We checked in with Phoenix Savage, an assistant professor of art at Tougaloo College, a historically black college in Jackson, Mississippi, and 53-year University partner of Brown. Last summer, Professor Savage taught “When Old Artists Were You: Gaining Your Edge through Critical/Creative Making” for Summer@Brown. This summer she will teach “Gaining Your Creative Edge: Paper Into Sculpture“.
She shared some thoughts on teaching at Summer@Brown and what she hopes students take away from her class.
I am a sculptor, I work in cast metal and installation art. I am one of very few African American female artists who works in cast iron as a fine art medium. I currently teach at Tougaloo College and that is my connection to Summer@Brown. The two schools have a long-standing partnership that supports student/faculty exchange. Summer 2017 was my second opportunity to teach an experimental sculpture course with Summer@Brown.
Last summer we narrowed our focus to using paper. We began with making the actual paper. The paper-making process took the full first week. Once each student had at least 20 sheets of handmade paper they constructed sculptures from the paper. Students were free to express their sculpture in any direction, the only true restriction was size so that students would be able to transport the sculpture home.
The subject matter I teach is important not because it is Art, or Art is great – it is – but the true reason to engage the courses I teach is for the opportunity to allow the mind time to explore itself. Our lives are extremely busy, filled with mundane and extraordinary events on a revolving basis. Taking my Summer@Brown art class is gifting the brain a chance to slow down, go deeply inward and manifest a three-dimensional version of the student’s inner thoughts. It’s a joy.

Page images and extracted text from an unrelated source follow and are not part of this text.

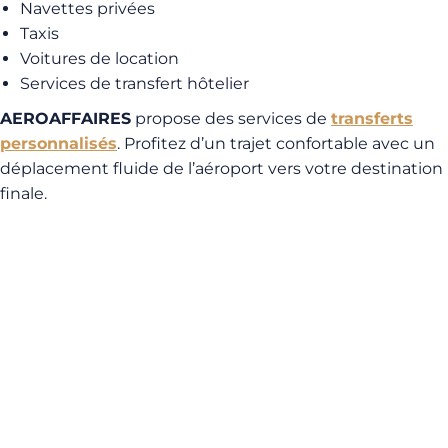
Navettes privées
Taxis
Voitures de location
Services de transfert hôtelier
AEROAFFAIRES
propose des services de
transferts
personnalisés
. Profitez d’un trajet confortable avec un
déplacement fluide de l’aéroport vers votre destination
finale.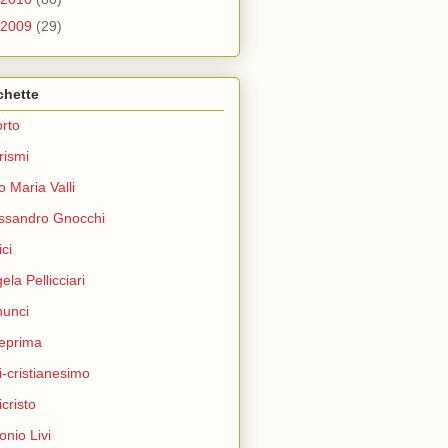
2009
(29)
chette
rto
rismi
o Maria Valli
ssandro Gnocchi
ci
ela Pellicciari
unci
eprima
i-cristianesimo
icristo
onio Livi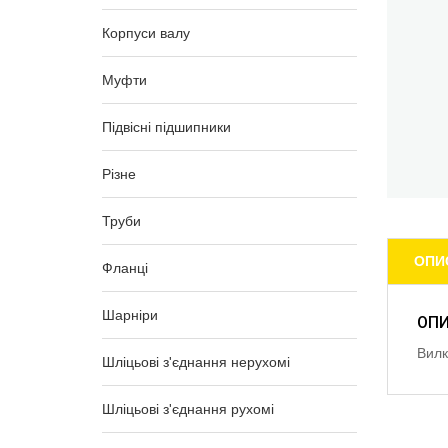
Корпуси валу
Муфти
Підвісні підшипники
Різне
Труби
ОПИ
Фланці
Шарніри
ОП
Вилк
Шліцьові з'єднання нерухомі
Шліцьові з'єднання рухомі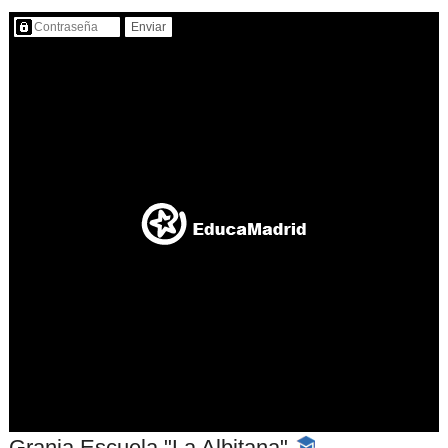
Contenido protegido…
Granja Escuela "La Albitana"
-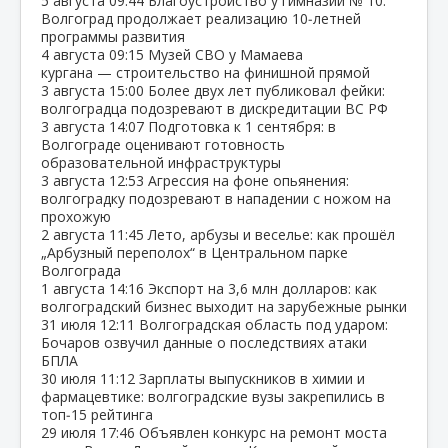
5 августа
09:44
Благоустройство у гимназии № 10:
Волгоград продолжает реализацию 10‑летней
программы развития
4 августа
09:15
Музей СВО у Мамаева
кургана — строительство на финишной прямой
3 августа
15:00
Более двух лет публиковал фейки:
волгоградца подозревают в дискредитации ВС РФ
3 августа
14:07
Подготовка к 1 сентября: в
Волгограде оценивают готовность
образовательной инфраструктуры
3 августа
12:53
Агрессия на фоне опьянения:
волгоградку подозревают в нападении с ножом на
прохожую
2 августа
11:45
Лето, арбузы и веселье: как прошёл
„Арбузный переполох“ в Центральном парке
Волгограда
1 августа
14:16
Экспорт на 3,6 млн долларов: как
волгоградский бизнес выходит на зарубежные рынки
31 июля
12:11
Волгоградская область под ударом:
Бочаров озвучил данные о последствиях атаки
БПЛА
30 июля
11:12
Зарплаты выпускников в химии и
фармацевтике: волгоградские вузы закрепились в
топ‑15 рейтинга
29 июля
17:46
Объявлен конкурс на ремонт моста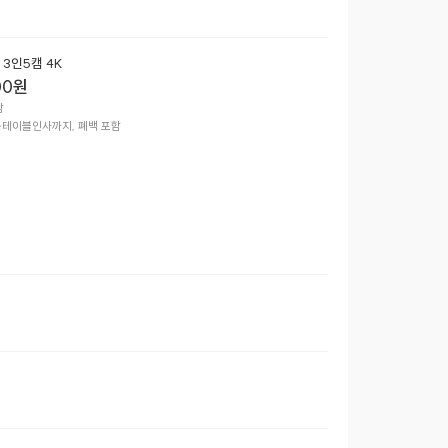
3인5캠 4K
00
원


~테이블인사까지, 폐백 포함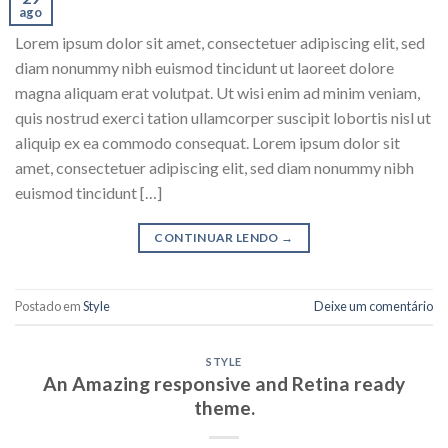
ago
Lorem ipsum dolor sit amet, consectetuer adipiscing elit, sed
diam nonummy nibh euismod tincidunt ut laoreet dolore
magna aliquam erat volutpat. Ut wisi enim ad minim veniam,
quis nostrud exerci tation ullamcorper suscipit lobortis nisl ut
aliquip ex ea commodo consequat. Lorem ipsum dolor sit
amet, consectetuer adipiscing elit, sed diam nonummy nibh
euismod tincidunt […]
CONTINUAR LENDO
→
Postado em
Style
Deixe um comentário
STYLE
An Amazing responsive and Retina ready
theme.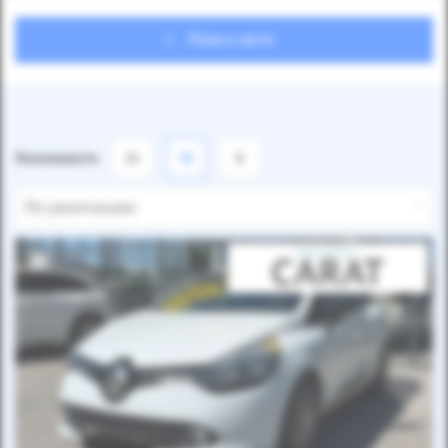
Поиск авто
Показывать
24
12
6
По умолчанию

It takes students a minute to adjust to the pace, and adjust to the idea that it is ok not to have had art skills prior to taking the class. We are all creative when allowed to be so. I love my time teaching here. While I’m teaching, I am also exploring with the students. Their thoughts bring freshness to my own thinking. I do not present art lessons as if I hold the only answers. The point of the class is to explore all possible answers. Once students catch on to that premise of the class, they go into groove mode and it is a delight to see.